Oregon State University College of Veterinary Medicine eNewsletter

MacVicar Scholar Award Lecture

April 25th, 2011

Can an invasive disease modify the dynamics of a native infection? Specifically, does bovine tuberculosis (BTB), modify the dynamics of a native infection, Rift Valley Fever (RVF), in African buffalo?

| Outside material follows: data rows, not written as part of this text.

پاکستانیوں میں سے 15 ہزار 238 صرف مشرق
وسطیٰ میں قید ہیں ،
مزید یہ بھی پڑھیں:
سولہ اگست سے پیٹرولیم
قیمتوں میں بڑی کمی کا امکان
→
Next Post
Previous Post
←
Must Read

Dr. Brianna Beechler, a PhD student in the Jolles lab in Biomedical Sciences and 2010 recipient of the MacVicar Scholar Award, presented an update on her current research in Kruger National Park in South Africa. Data collected by Dr. Beechler’s team has shown that Rift Valley Fever infection is more common in BTB positive buffalo, but only in older buffalo. Bovine tuberculosis is an immunosuppressive infection; thus, Dr. Beechler’s hypothesis is that buffalo with a suppressed micro-parasite immune response due to BTB are more likely to become susceptible to Rift Valley Fever. The resulting potential increase in infection is not just a concern for buffalo. Many wild animals, livestock, and humans can contract Rift Valley Fever. Especially susceptible are pregnant ewes with resulting abortion rates as high as 90%.

The lecture is named for former OSU President Robert MacVicar and his wife, Clarice, who established the award in 1996 to support interdisciplinary research and education programs in animal health.